Nature is a green landscape with small bubbles of competition. Competition exists for questions of territory or reproduction, but most of the time animals avoid fighting. Competition is mutually harmful. It's a relationship "lose/lose." Many animals have developed ritualized behaviors — they show their muscles but without fighting because it's risky, stressful.

Competition, yes, when it lasts five minutes and when we pretend, if possible. For example, at the Olympic Games, athletes arrive at the games with massage, great baths, everything. They fight for five minutes, then come back to massage and good food. Great competition!

It's always the dominants who say competition is good because they have nothing to lose. If you put everyone in competition all the time — all the unemployed, retirees, companies, schools, universities, workers — it's hell. It's ulcer, cancer. It destroys individuals and societies. Competition destroys links. It's a force of dissociation.

Nature framed that for 4 billion years. If it hadn't, there would be no nature. Competition destroys everything.

Once we've put on these glasses, we can see catastrophe phenomena more serenely. It gives back confidence in us, in nature, and we see other living beings not as resources to exploit but as allies.

A World of Subjects

We are linked with non-human creatures. They are our allies. It's obvious. You don't want to consider them as a resource. We need to stop considering them as objects. They're subjects.

Once you consider things or organisms as subjects, all our empathy circuitry turns on and we can talk to trees, to mountains, to rivers. That's natural for us. It's really very easy. So it's changing cosmogony.

I say that because we mustn't laugh — it's not utopian. Lots of people talk to their car or their motorcycle. It's very natural for humans to do that. It's that which makes the world magical, which marvels, makes the world wonderful — we transform all objects into subjects and it's magnificent.

Our civilization did the reverse. It transformed all subjects into objects. So we cut them, massacre them, sell them, rape them, pillage them, we don't care. They're no longer living beings, they're objects. Even among humans, that's how genocides happen.

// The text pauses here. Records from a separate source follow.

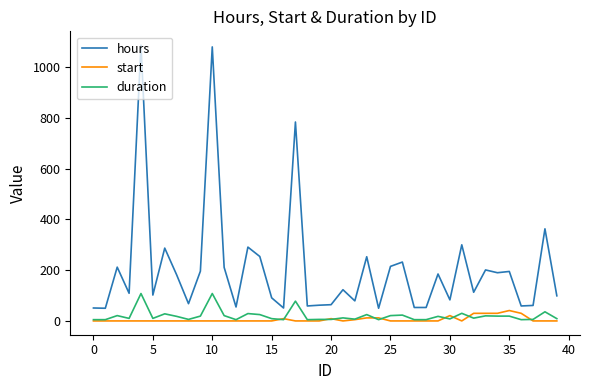

True or false: hours and duration cross at least once.

False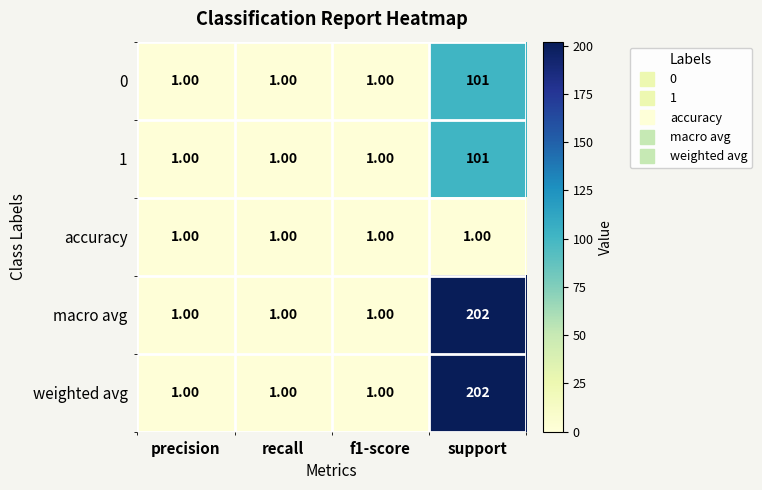

What is the total value across all series at support?

607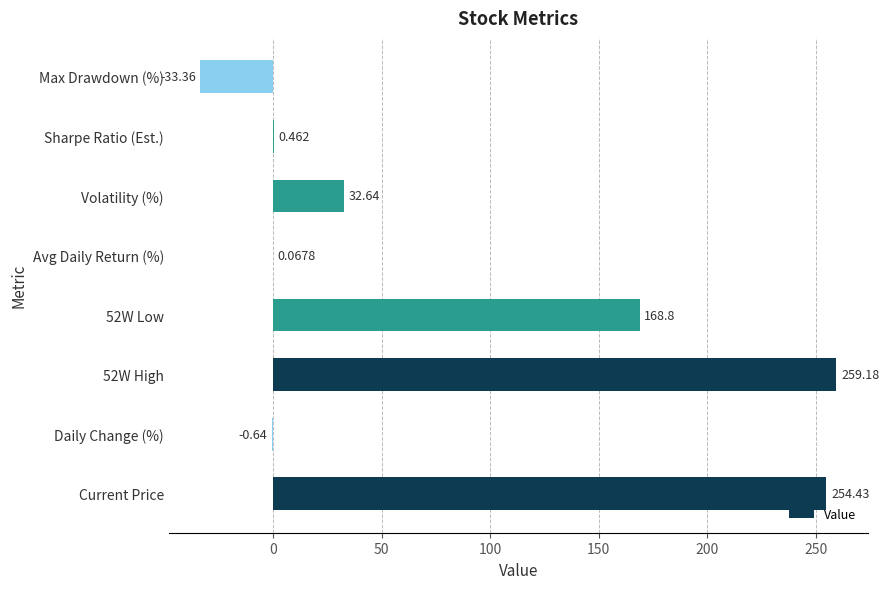

Between Avg Daily Return (%) and Max Drawdown (%), which is larger?

Avg Daily Return (%)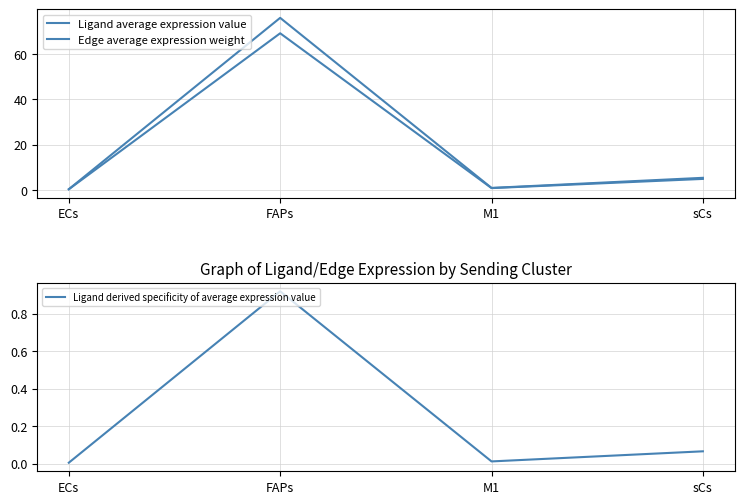

What is the difference between the maximum and minimum values in the Edge average expression weight series?

68.7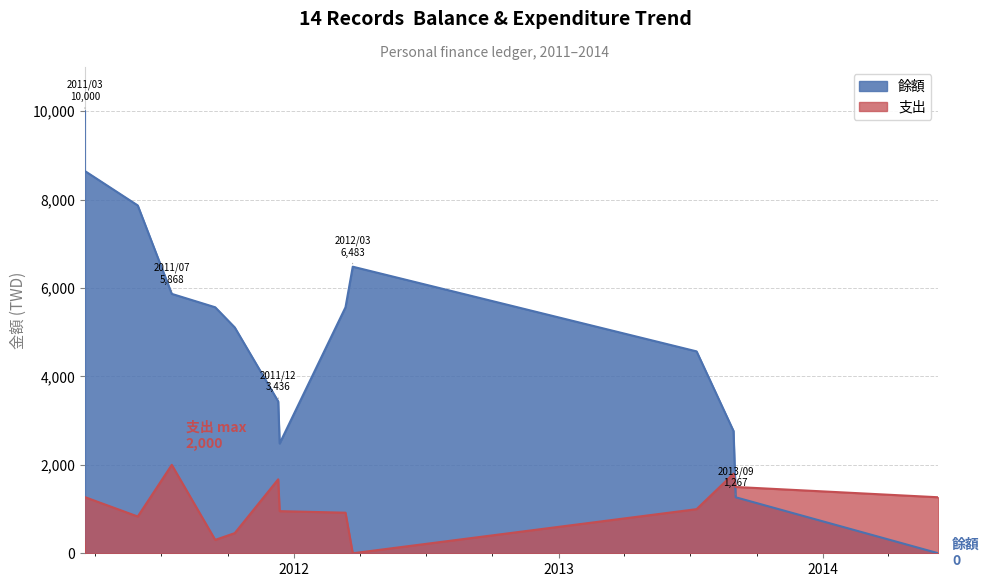

Where does the 支出 series first go above 998?

2011-03-13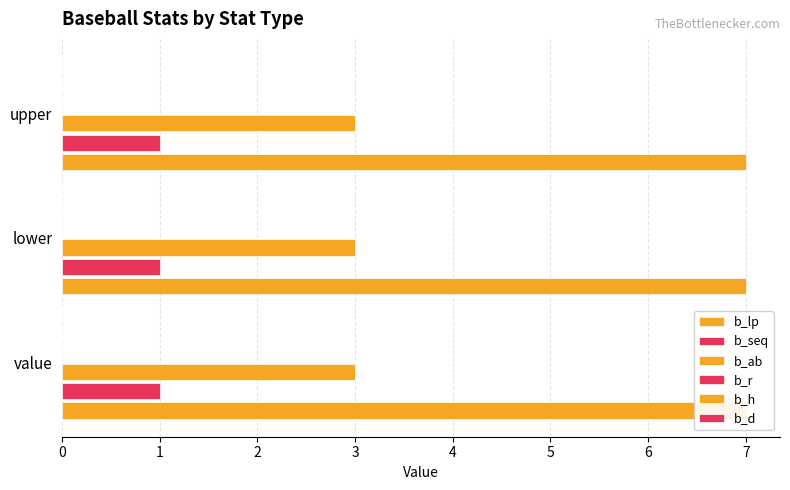

Which series changed the most between value and lower?

b_lp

Rationality was also at the basis of many massacres. I say that because often people say "Yeah, but the spiritual is religion. Religions have caused thousands of deaths." Yes, okay. But no, it's pyramidal hierarchies that did stupid things.

Investing in Peace

In hostile environments, mutual aid emerges spontaneously. In environments of abundance, competition emerges. This is harder to understand.

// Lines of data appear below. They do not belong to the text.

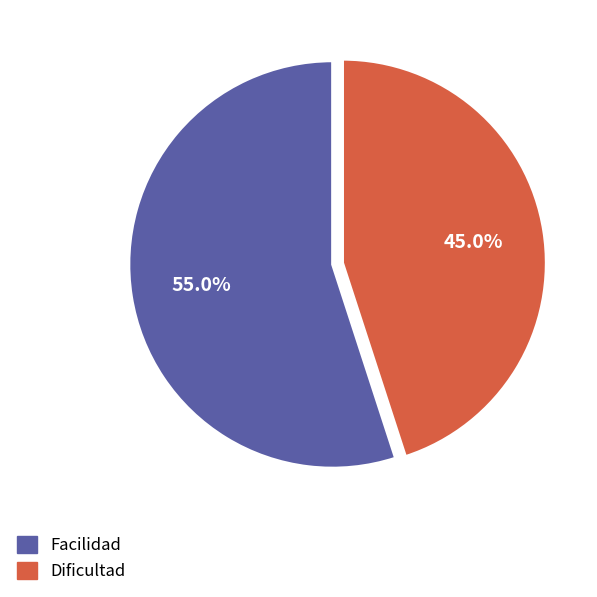

Is there a majority slice in this chart?

Yes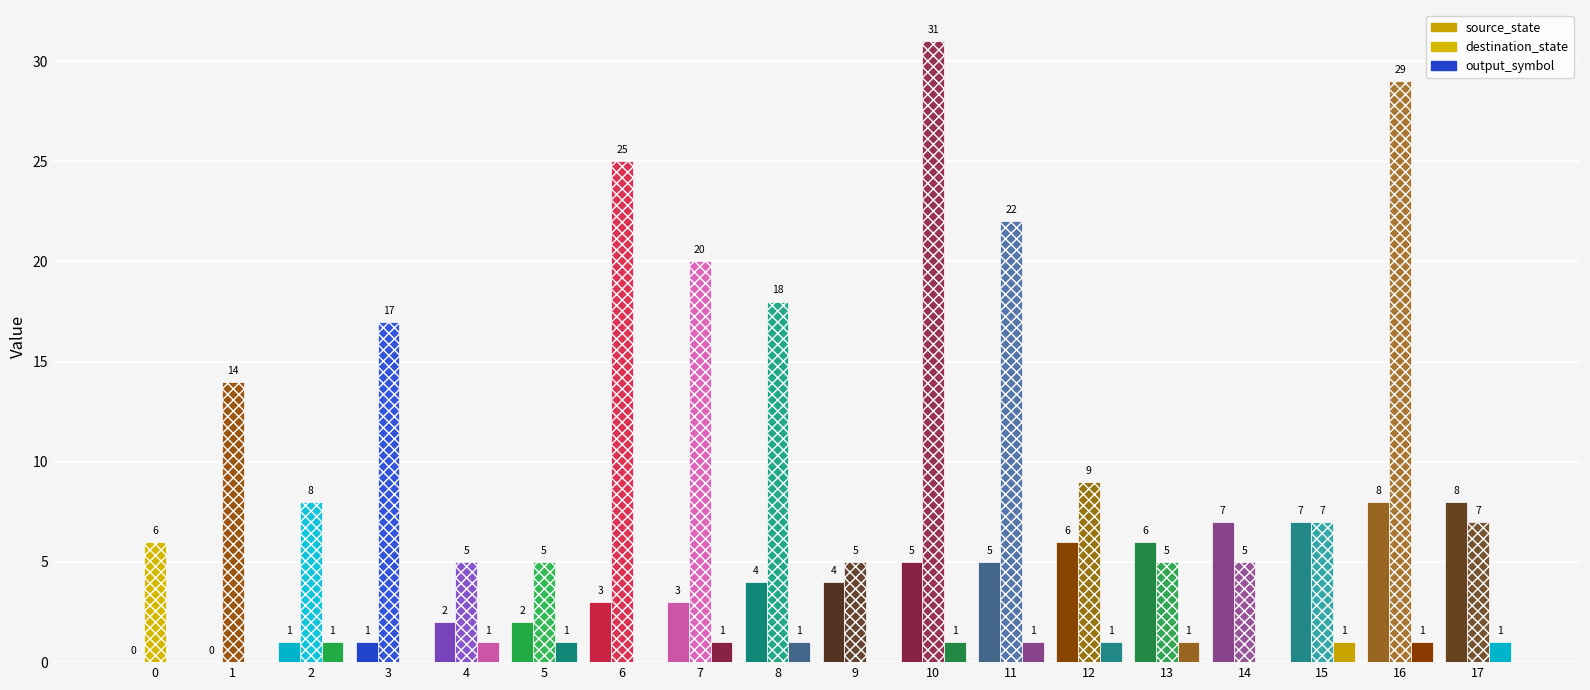

The destination_state series shows 4 at 15. True or false?

False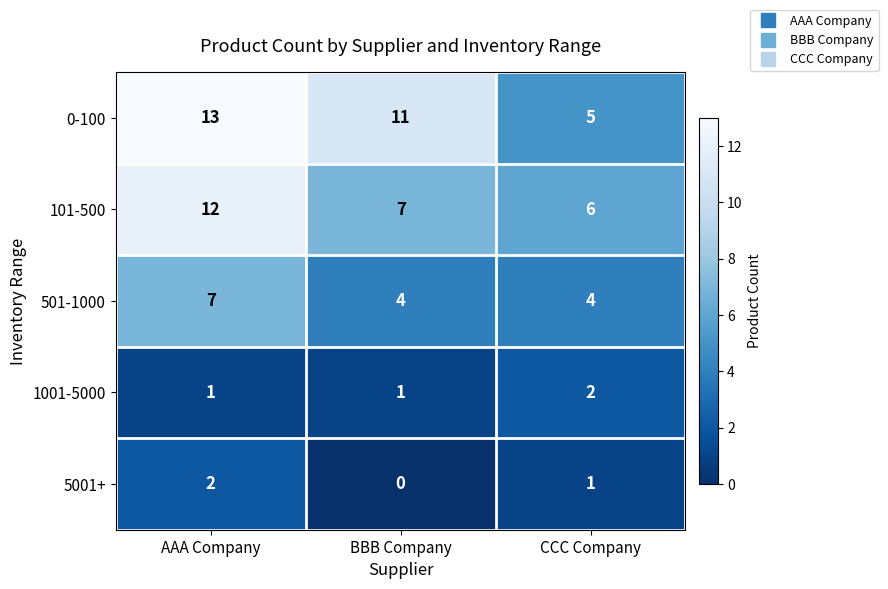

What is the sum of all 101-500 values?

25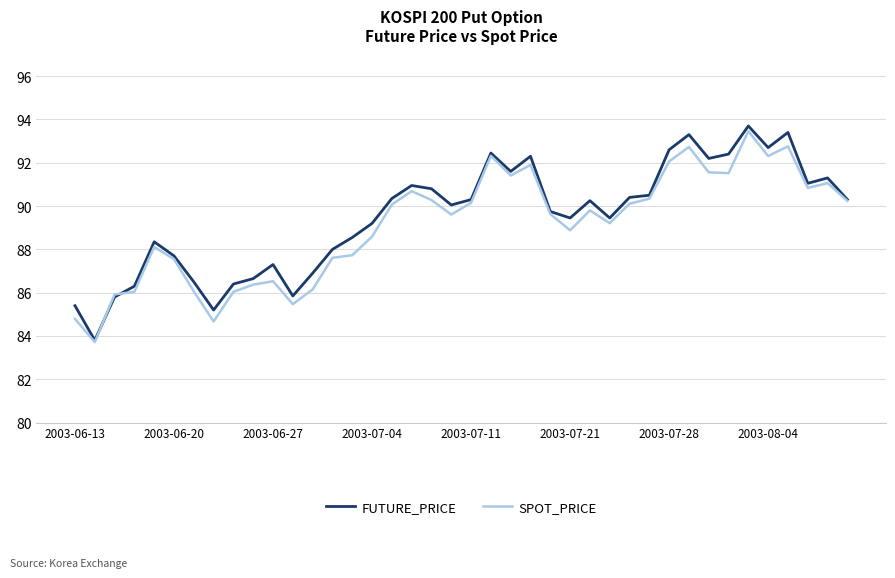

Which series has the largest range (max minus min)?

FUTURE_PRICE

We're in abundance in France — we live well, we're rich. We each have 400 energy slaves thanks to oil. We're all Pharaohs. Being super rich, I have 400 energy slaves to feed me, heat me, make nice videos, read books, write books—big luxury!

We can afford to tell our neighbor "I don't care about you. I don't need you." It's a luxury to say that. Only the rich can say that. When we need each other, we can't afford that.

In environments of abundance there can be instances of mutual aid, but because there are behaviors of competition, hoarding, and violence, violent people win fastest. They choose short term, they succeed, they hoard, they screw others. They take a dominant position and create pyramidal hierarchical structures to maintain domination.

Investing in violence wins in short term but loses in long term. Investing in peace loses in short term because we get massacred by the violent, but it's investing in the long term.